▶ **WHAT IS BEING ASKED**
Format the text of every row below as a JSON list of strings, with one string per line and no blank lines.

[Dataset entries]
▶
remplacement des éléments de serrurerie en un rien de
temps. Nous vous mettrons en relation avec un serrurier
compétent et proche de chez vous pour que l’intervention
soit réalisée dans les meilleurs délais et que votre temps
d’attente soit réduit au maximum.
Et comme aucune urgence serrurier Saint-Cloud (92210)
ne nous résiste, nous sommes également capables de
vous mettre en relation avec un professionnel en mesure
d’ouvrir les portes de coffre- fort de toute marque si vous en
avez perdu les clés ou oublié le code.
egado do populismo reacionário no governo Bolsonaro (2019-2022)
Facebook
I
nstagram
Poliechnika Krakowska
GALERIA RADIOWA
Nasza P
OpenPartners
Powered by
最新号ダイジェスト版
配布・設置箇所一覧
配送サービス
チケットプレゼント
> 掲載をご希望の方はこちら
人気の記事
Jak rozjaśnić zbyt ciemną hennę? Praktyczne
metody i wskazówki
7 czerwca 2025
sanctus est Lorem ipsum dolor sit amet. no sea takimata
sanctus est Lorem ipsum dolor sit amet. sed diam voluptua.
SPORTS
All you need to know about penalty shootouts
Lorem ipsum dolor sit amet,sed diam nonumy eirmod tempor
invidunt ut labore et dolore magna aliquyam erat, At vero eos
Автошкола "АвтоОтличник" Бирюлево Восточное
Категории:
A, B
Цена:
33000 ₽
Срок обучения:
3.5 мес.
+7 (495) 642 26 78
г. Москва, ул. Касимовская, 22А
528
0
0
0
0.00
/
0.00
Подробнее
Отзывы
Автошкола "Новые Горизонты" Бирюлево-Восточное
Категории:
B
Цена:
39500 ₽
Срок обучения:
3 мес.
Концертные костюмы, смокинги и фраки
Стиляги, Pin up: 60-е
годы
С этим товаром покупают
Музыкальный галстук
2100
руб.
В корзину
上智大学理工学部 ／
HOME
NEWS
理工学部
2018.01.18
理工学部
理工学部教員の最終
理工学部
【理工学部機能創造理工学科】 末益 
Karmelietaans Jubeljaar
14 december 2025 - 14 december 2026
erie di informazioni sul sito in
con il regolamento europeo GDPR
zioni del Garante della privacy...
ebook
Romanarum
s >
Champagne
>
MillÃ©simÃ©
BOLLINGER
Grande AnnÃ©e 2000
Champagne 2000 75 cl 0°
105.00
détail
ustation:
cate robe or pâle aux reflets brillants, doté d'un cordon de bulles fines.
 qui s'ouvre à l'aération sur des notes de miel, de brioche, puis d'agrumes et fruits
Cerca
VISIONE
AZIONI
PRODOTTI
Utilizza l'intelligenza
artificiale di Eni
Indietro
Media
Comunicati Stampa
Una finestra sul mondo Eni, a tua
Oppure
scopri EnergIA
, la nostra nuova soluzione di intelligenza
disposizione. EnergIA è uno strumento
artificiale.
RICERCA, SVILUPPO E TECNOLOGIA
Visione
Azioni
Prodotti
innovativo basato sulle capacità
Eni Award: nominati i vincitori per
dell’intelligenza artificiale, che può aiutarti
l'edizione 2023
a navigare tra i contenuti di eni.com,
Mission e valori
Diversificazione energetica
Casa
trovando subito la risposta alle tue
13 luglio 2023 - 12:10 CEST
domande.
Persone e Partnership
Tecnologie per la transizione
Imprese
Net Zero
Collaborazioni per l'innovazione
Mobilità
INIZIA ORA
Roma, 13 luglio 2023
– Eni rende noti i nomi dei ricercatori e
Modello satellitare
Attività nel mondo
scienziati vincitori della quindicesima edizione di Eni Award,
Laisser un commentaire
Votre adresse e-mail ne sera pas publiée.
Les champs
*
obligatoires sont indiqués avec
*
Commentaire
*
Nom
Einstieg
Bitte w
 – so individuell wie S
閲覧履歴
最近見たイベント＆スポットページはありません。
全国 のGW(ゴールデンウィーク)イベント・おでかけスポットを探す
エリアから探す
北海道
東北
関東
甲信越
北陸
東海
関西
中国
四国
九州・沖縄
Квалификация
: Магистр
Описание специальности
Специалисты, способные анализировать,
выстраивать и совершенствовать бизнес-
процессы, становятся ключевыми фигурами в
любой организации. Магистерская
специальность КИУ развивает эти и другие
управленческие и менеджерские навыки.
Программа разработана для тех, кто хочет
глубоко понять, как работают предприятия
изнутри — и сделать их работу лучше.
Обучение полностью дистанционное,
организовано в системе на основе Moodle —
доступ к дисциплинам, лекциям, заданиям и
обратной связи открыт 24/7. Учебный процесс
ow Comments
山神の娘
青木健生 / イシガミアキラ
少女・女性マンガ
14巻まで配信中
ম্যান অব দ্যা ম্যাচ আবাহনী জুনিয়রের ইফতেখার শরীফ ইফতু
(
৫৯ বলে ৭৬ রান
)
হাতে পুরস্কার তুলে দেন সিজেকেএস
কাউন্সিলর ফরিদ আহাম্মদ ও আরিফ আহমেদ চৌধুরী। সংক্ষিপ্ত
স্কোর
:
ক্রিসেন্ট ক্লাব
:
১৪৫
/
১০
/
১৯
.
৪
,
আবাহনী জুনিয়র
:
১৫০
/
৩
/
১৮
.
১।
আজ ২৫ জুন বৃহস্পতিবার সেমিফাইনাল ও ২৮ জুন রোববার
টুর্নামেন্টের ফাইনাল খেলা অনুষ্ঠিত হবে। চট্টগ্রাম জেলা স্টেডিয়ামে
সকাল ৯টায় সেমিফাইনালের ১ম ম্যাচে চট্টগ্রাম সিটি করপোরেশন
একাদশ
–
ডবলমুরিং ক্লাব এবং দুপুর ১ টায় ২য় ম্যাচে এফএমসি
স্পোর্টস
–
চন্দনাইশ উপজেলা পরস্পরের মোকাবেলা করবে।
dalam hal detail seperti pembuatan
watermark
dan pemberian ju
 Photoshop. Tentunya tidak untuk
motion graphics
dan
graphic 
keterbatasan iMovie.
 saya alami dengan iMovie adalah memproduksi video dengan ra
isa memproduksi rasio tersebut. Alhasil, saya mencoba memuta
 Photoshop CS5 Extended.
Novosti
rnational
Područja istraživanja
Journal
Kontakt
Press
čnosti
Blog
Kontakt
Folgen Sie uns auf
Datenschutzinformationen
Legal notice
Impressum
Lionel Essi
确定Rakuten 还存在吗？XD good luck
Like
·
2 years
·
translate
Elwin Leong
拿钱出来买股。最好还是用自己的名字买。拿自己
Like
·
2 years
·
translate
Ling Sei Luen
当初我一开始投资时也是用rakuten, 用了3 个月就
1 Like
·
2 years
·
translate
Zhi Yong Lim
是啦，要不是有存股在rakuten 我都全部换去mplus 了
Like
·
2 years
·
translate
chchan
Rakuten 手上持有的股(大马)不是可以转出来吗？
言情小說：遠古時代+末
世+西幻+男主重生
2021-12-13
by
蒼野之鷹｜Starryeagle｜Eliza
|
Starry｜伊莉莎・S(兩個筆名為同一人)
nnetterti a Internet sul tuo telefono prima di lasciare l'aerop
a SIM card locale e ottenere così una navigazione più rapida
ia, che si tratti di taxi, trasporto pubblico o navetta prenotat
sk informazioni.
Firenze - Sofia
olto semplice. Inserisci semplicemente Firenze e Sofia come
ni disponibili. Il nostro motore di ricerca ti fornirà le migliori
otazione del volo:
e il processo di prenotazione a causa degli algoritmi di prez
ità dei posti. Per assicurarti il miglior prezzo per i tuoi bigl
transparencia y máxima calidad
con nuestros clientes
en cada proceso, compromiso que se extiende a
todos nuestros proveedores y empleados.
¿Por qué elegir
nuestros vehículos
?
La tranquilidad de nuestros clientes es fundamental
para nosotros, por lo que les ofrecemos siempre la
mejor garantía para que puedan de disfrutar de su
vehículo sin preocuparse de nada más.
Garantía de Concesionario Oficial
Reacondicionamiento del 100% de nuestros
◀
▶ **ANSWER TO THIS TASK**
[
  "remplacement des éléments de serrurerie en un rien de",
  "temps. Nous vous mettrons en relation avec un serrurier",
  "compétent et proche de chez vous pour que l’intervention",
  "soit réalisée dans les meilleurs délais et que votre temps",
  "d’attente soit réduit au maximum.",
  "Et comme aucune urgence serrurier Saint-Cloud (92210)",
  "ne nous résiste, nous sommes également capables de",
  "vous mettre en relation avec un professionnel en mesure",
  "d’ouvrir les portes de coffre- fort de toute marque si vous en",
  "avez perdu les clés ou oublié le code.",
  "egado do populismo reacionário no governo Bolsonaro (2019-2022)",
  "Facebook",
  "I",
  "nstagram",
  "Poliechnika Krakowska",
  "GALERIA RADIOWA",
  "Nasza P",
  "OpenPartners",
  "Powered by",
  "最新号ダイジェスト版",
  "配布・設置箇所一覧",
  "配送サービス",
  "チケットプレゼント",
  "> 掲載をご希望の方はこちら",
  "人気の記事",
  "Jak rozjaśnić zbyt ciemną hennę? Praktyczne",
  "metody i wskazówki",
  "7 czerwca 2025",
  "sanctus est Lorem ipsum dolor sit amet. no sea takimata",
  "sanctus est Lorem ipsum dolor sit amet. sed diam voluptua.",
  "SPORTS",
  "All you need to know about penalty shootouts",
  "Lorem ipsum dolor sit amet,sed diam nonumy eirmod tempor",
  "invidunt ut labore et dolore magna aliquyam erat, At vero eos",
  "Автошкола \"АвтоОтличник\" Бирюлево Восточное",
  "Категории:",
  "A, B",
  "Цена:",
  "33000 ₽",
  "Срок обучения:",
  "3.5 мес.",
  "+7 (495) 642 26 78",
  "г. Москва, ул. Касимовская, 22А",
  "528",
  "0",
  "0",
  "0",
  "0.00",
  "/",
  "0.00",
  "Подробнее",
  "Отзывы",
  "Автошкола \"Новые Горизонты\" Бирюлево-Восточное",
  "Категории:",
  "B",
  "Цена:",
  "39500 ₽",
  "Срок обучения:",
  "3 мес.",
  "Концертные костюмы, смокинги и фраки",
  "Стиляги, Pin up: 60-е",
  "годы",
  "С этим товаром покупают",
  "Музыкальный галстук",
  "2100",
  "руб.",
  "В корзину",
  "上智大学理工学部 ／",
  "HOME",
  "NEWS",
  "理工学部",
  "2018.01.18",
  "理工学部",
  "理工学部教員の最終",
  "理工学部",
  "【理工学部機能創造理工学科】 末益 ",
  "Karmelietaans Jubeljaar",
  "14 december 2025 - 14 december 2026",
  "erie di informazioni sul sito in",
  "con il regolamento europeo GDPR",
  "zioni del Garante della privacy...",
  "ebook",
  "Romanarum",
  "s >",
  "Champagne",
  ">",
  "MillÃ©simÃ©",
  "BOLLINGER",
  "Grande AnnÃ©e 2000",
  "Champagne 2000 75 cl 0°",
  "105.00",
  "détail",
  "ustation:",
  "cate robe or pâle aux reflets brillants, doté d'un cordon de bulles fines.",
  " qui s'ouvre à l'aération sur des notes de miel, de brioche, puis d'agrumes et fruits",
  "Cerca",
  "VISIONE",
  "AZIONI",
  "PRODOTTI",
  "Utilizza l'intelligenza",
  "artificiale di Eni",
  "Indietro",
  "Media",
  "Comunicati Stampa",
  "Una finestra sul mondo Eni, a tua",
  "Oppure",
  "scopri EnergIA",
  ", la nostra nuova soluzione di intelligenza",
  "disposizione. EnergIA è uno strumento",
  "artificiale.",
  "RICERCA, SVILUPPO E TECNOLOGIA",
  "Visione",
  "Azioni",
  "Prodotti",
  "innovativo basato sulle capacità",
  "Eni Award: nominati i vincitori per",
  "dell’intelligenza artificiale, che può aiutarti",
  "l'edizione 2023",
  "a navigare tra i contenuti di eni.com,",
  "Mission e valori",
  "Diversificazione energetica",
  "Casa",
  "trovando subito la risposta alle tue",
  "13 luglio 2023 - 12:10 CEST",
  "domande.",
  "Persone e Partnership",
  "Tecnologie per la transizione",
  "Imprese",
  "Net Zero",
  "Collaborazioni per l'innovazione",
  "Mobilità",
  "INIZIA ORA",
  "Roma, 13 luglio 2023",
  "– Eni rende noti i nomi dei ricercatori e",
  "Modello satellitare",
  "Attività nel mondo",
  "scienziati vincitori della quindicesima edizione di Eni Award,",
  "Laisser un commentaire",
  "Votre adresse e-mail ne sera pas publiée.",
  "Les champs",
  "*",
  "obligatoires sont indiqués avec",
  "*",
  "Commentaire",
  "*",
  "Nom",
  "Einstieg",
  "Bitte w",
  " – so individuell wie S",
  "閲覧履歴",
  "最近見たイベント＆スポットページはありません。",
  "全国 のGW(ゴールデンウィーク)イベント・おでかけスポットを探す",
  "エリアから探す",
  "北海道",
  "東北",
  "関東",
  "甲信越",
  "北陸",
  "東海",
  "関西",
  "中国",
  "四国",
  "九州・沖縄",
  "Квалификация",
  ": Магистр",
  "Описание специальности",
  "Специалисты, способные анализировать,",
  "выстраивать и совершенствовать бизнес-",
  "процессы, становятся ключевыми фигурами в",
  "любой организации. Магистерская",
  "специальность КИУ развивает эти и другие",
  "управленческие и менеджерские навыки.",
  "Программа разработана для тех, кто хочет",
  "глубоко понять, как работают предприятия",
  "изнутри — и сделать их работу лучше.",
  "Обучение полностью дистанционное,",
  "организовано в системе на основе Moodle —",
  "доступ к дисциплинам, лекциям, заданиям и",
  "обратной связи открыт 24/7. Учебный процесс",
  "ow Comments",
  "山神の娘",
  "青木健生 / イシガミアキラ",
  "少女・女性マンガ",
  "14巻まで配信中",
  "ম্যান অব দ্যা ম্যাচ আবাহনী জুনিয়রের ইফতেখার শরীফ ইফতু",
  "(",
  "৫৯ বলে ৭৬ রান",
  ")",
  "হাতে পুরস্কার তুলে দেন সিজেকেএস",
  "কাউন্সিলর ফরিদ আহাম্মদ ও আরিফ আহমেদ চৌধুরী। সংক্ষিপ্ত",
  "স্কোর",
  ":",
  "ক্রিসেন্ট ক্লাব",
  ":",
  "১৪৫",
  "/",
  "১০",
  "/",
  "১৯",
  ".",
  "৪",
  ",",
  "আবাহনী জুনিয়র",
  ":",
  "১৫০",
  "/",
  "৩",
  "/",
  "১৮",
  ".",
  "১।",
  "আজ ২৫ জুন বৃহস্পতিবার সেমিফাইনাল ও ২৮ জুন রোববার",
  "টুর্নামেন্টের ফাইনাল খেলা অনুষ্ঠিত হবে। চট্টগ্রাম জেলা স্টেডিয়ামে",
  "সকাল ৯টায় সেমিফাইনালের ১ম ম্যাচে চট্টগ্রাম সিটি করপোরেশন",
  "একাদশ",
  "–",
  "ডবলমুরিং ক্লাব এবং দুপুর ১ টায় ২য় ম্যাচে এফএমসি",
  "স্পোর্টস",
  "–",
  "চন্দনাইশ উপজেলা পরস্পরের মোকাবেলা করবে।",
  "dalam hal detail seperti pembuatan",
  "watermark",
  "dan pemberian ju",
  " Photoshop. Tentunya tidak untuk",
  "motion graphics",
  "dan",
  "graphic ",
  "keterbatasan iMovie.",
  " saya alami dengan iMovie adalah memproduksi video dengan ra",
  "isa memproduksi rasio tersebut. Alhasil, saya mencoba memuta",
  " Photoshop CS5 Extended.",
  "Novosti",
  "rnational",
  "Područja istraživanja",
  "Journal",
  "Kontakt",
  "Press",
  "čnosti",
  "Blog",
  "Kontakt",
  "Folgen Sie uns auf",
  "Datenschutzinformationen",
  "Legal notice",
  "Impressum",
  "Lionel Essi",
  "确定Rakuten 还存在吗？XD good luck",
  "Like",
  "·",
  "2 years",
  "·",
  "translate",
  "Elwin Leong",
  "拿钱出来买股。最好还是用自己的名字买。拿自己",
  "Like",
  "·",
  "2 years",
  "·",
  "translate",
  "Ling Sei Luen",
  "当初我一开始投资时也是用rakuten, 用了3 个月就",
  "1 Like",
  "·",
  "2 years",
  "·",
  "translate",
  "Zhi Yong Lim",
  "是啦，要不是有存股在rakuten 我都全部换去mplus 了",
  "Like",
  "·",
  "2 years",
  "·",
  "translate",
  "chchan",
  "Rakuten 手上持有的股(大马)不是可以转出来吗？",
  "言情小說：遠古時代+末",
  "世+西幻+男主重生",
  "2021-12-13",
  "by",
  "蒼野之鷹｜Starryeagle｜Eliza",
  "|",
  "Starry｜伊莉莎・S(兩個筆名為同一人)",
  "nnetterti a Internet sul tuo telefono prima di lasciare l'aerop",
  "a SIM card locale e ottenere così una navigazione più rapida",
  "ia, che si tratti di taxi, trasporto pubblico o navetta prenotat",
  "sk informazioni.",
  "Firenze - Sofia",
  "olto semplice. Inserisci semplicemente Firenze e Sofia come",
  "ni disponibili. Il nostro motore di ricerca ti fornirà le migliori",
  "otazione del volo:",
  "e il processo di prenotazione a causa degli algoritmi di prez",
  "ità dei posti. Per assicurarti il miglior prezzo per i tuoi bigl",
  "transparencia y máxima calidad",
  "con nuestros clientes",
  "en cada proceso, compromiso que se extiende a",
  "todos nuestros proveedores y empleados.",
  "¿Por qué elegir",
  "nuestros vehículos",
  "?",
  "La tranquilidad de nuestros clientes es fundamental",
  "para nosotros, por lo que les ofrecemos siempre la",
  "mejor garantía para que puedan de disfrutar de su",
  "vehículo sin preocuparse de nada más.",
  "Garantía de Concesionario Oficial",
  "Reacondicionamiento del 100% de nuestros"
]